No more ridiculous than the world itself.
Great article Jason....brought lots of wry smiles.
One of my favourite takes on this subject is the idea of refusing the menu in a restaurant when you first sit down....( usually to much surprise!).
1) Ask for the wine list instead;
2) Choose a wine that you know that you like - OR, if feeling adventurous, choose one that you've never had;
3) Drink a glass (or two); THEN
4) Ask for the menu - and now choose something to eat that you think would go perfectly (for you) with the wine that you are already enjoying....
WHO says that it should always be done the other (traditional) way around??
Jason, obviously there is a lot of cods waffle written about this topic. I think that what many self -styled experts miss is that context and wine style are more important than variety and actual recipe, hence the power of your anecdotes in the article. Personally I think pairing notes should be suggestive and not prescriptive. Perhaps the best notes say something about the wine, eg instead of saying "big robust red wine" say "enjoy with charcoal grilled beef"
By the way have you read The Flavour Thesaurus by Niki Signit? It deals more with food flavours but there is plenty about wine food pairings as well.

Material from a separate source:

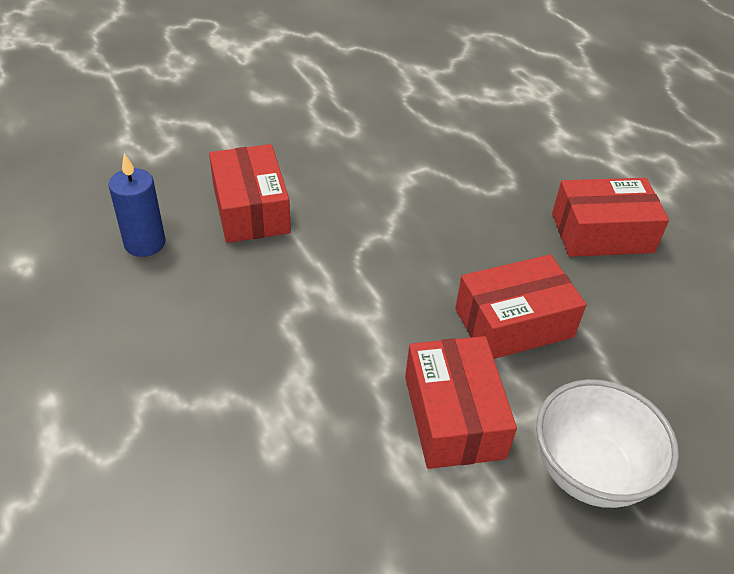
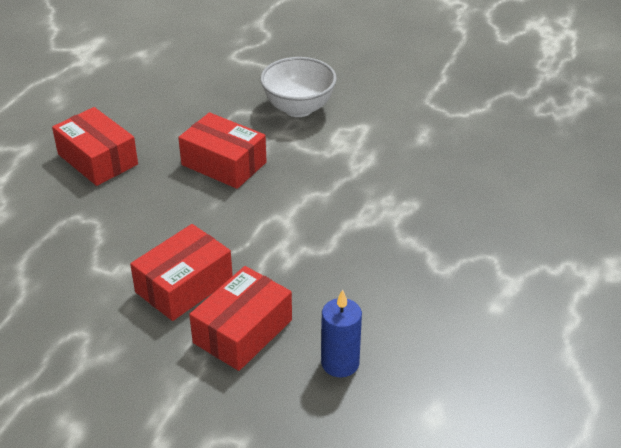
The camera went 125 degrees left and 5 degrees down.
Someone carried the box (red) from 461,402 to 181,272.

So true, but didn't you have a podcast episode about pairing fish filet sandwiches? JK, keep up the good writing
Ha ha! Are you having a side swipe at Wine Folly? I saw an email about Wine pairings with different flavours of crisps (chips). I didn't open it.
But don't forget that wine pairings are also about marketing. Eating foie gras in SW France? You've got to have a Pacherenc or Jurançon. It's the LAW apparently. They even sell the stuff in the tasting rooms.
And last year I persuaded someone to buy a difficult orange wine by going into the kitchen and coming out with a plate of local sheep's cheese to go with it. It worked a treat. They bought a case.
I know you've knocked the idea of terroir, but to a winemaker it's economics at the end of the day.
Take care and enjoy the rest of the day/evening!